Ella se resistió. Lógico, aunque no tanto como Doe esperaba. Era como si se hubiera rendido, como si supiera que era demasiado tarde. Es más, Doe sabía lo que estaría pensando, y por alguna razón le preocupaba. Quería limpiar su nombre.

– Yo no los maté -le dijo mirando a sus ojos desorbitados-. No sé quién ha sido, pero no he sido yo. La única persona a la que voy a matar eres tú.

Apretó más fuerte, tanto que las manos le dolieron, y de alguna forma le gustó el tacto caliente y palpitante de aquella garganta contra sus manos. Por un momento se preguntó si tendría que haber parado, dejar que se levantara, decir que había sido una broma. No había encendido las luces, pero puede que alguien los hubiera visto juntos, que hubiera visto que ella lloraba. Bueno, ¿y qué? Otra madre llorando en el exterior de la caravana de su hija. Pasaba a diario. Nadie se pararía a pensarlo dos veces, se dijo, y bajo las manos notó como si acabara de partir un hueso de pollo.

13

Desiree estaba sentada en su cama, con las piernas cruzadas, vestida solo con las bragas y el top del biquini, con un ejemplar viejo de I Ching en el regazo. Las últimas tres semanas no había dejado de llegar al mismo símbolo una y otra vez. No importaba cómo planteara la pregunta, cómo buscara la respuesta, siempre acababa volviendo al hsieh.

El asesino ético - pic_2.jpg

Se lo dibujó en el dorso de la mano izquierda para tenerlo presente en todo momento. Meditar sobre él. Cuando la tinta se desvaneciera, volvería a dibujarlo. La semana anterior había pasado por delante de un local donde hacían tatuajes en la Federal Highway, y pensó en tatuárselo para tenerlo de forma permanente en la mano, pero no, no tenía sentido buscar la permanencia con un símbolo de cambio.

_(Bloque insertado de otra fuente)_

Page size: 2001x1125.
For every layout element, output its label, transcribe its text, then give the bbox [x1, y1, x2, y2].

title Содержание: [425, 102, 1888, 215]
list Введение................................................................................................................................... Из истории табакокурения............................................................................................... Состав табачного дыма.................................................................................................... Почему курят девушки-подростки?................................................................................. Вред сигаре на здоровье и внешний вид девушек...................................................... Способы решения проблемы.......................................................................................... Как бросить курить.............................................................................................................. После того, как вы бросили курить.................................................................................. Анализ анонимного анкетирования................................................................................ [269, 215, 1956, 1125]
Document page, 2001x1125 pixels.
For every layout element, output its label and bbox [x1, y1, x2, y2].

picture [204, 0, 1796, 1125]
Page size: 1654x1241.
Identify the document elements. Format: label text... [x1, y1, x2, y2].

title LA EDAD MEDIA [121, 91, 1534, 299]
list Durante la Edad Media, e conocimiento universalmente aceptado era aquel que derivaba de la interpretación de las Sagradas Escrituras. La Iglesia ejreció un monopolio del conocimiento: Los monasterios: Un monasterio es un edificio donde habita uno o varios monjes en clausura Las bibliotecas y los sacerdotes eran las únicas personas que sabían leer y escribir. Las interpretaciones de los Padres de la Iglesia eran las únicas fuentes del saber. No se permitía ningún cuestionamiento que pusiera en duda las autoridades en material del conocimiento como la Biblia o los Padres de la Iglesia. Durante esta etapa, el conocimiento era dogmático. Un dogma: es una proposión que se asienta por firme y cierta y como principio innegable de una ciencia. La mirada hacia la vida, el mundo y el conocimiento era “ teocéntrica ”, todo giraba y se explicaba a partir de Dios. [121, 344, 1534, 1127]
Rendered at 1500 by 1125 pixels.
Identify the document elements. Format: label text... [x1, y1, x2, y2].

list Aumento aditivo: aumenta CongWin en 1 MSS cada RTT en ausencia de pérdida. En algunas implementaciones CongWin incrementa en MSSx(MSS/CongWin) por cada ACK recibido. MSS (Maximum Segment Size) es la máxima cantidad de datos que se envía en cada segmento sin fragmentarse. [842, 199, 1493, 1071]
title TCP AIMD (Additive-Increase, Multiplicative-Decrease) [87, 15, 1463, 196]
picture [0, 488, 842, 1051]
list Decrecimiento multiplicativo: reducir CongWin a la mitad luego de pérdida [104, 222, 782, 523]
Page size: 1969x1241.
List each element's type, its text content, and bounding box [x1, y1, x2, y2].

B. B. se lo vio en la mano y dijo que a él le parecían un montón de líneas. Seguramente tenía razón, pero Desiree sabía que aquel pictograma derivaba de la imagen de dos manos cogidas a los cuernos de un buey. Simbolizaba la transformación, la necesidad de afrontar y solucionar un problema. Era su símbolo. Tenía que solucionar un problema, y el problema era su vida con B. B.

Tenía veinticuatro años, y llevaba tres con B. B.: preparándole la comida, conduciendo su coche, organizando su agenda, reservándole mesa en los restaurantes. Le hacía la compra, llevaba al día sus facturas, abría la puerta en su casa, le mezclaba las bebidas… B. B. la necesitaba, y ella lo sabía y le encantaba. Y le estaba agradecida. Cuando la encontró, estaba perdida. B. B. la ayudó por sus propios motivos, para exorcizar sus propios demonios, pero la ayudó.

Los primeros días, semanas, incluso meses, Desiree había dormido mal, siempre pendiente de la puerta, esperando que una noche B. B. se colara en su cama en la oscuridad y reclamara sus derechos. Puede que no el primer día, porque olía tan mal que hasta ella tenía que respirar por la boca para que no le dieran arcadas… Pero una vez que se aseó y dejó el speed, cuando tuvo ropa nueva… entonces ya era otra cosa. Empezó a reconocer su antiguo rostro en el espejo. La carne creció sobre el hueso, las mejillas se sonrojaron y se llenaron, la nariz se hizo menos afilada, el pelo menos quebradizo. Volvía a ser ella.